▸ WORK TO BE COMPLETED
All entries below are to be set down again, identical to the source.

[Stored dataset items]
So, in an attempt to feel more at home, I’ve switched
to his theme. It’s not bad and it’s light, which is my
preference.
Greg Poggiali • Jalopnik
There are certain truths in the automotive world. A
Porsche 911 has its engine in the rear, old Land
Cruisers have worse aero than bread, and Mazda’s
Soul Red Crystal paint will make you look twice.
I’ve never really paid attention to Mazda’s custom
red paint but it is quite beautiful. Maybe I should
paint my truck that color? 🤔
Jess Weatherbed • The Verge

▸ RESULT BELOW
So, in an attempt to feel more at home, I’ve switched
to his theme. It’s not bad and it’s light, which is my
preference.
Greg Poggiali • Jalopnik
There are certain truths in the automotive world. A
Porsche 911 has its engine in the rear, old Land
Cruisers have worse aero than bread, and Mazda’s
Soul Red Crystal paint will make you look twice.
I’ve never really paid attention to Mazda’s custom
red paint but it is quite beautiful. Maybe I should
paint my truck that color? 🤔
Jess Weatherbed • The Verge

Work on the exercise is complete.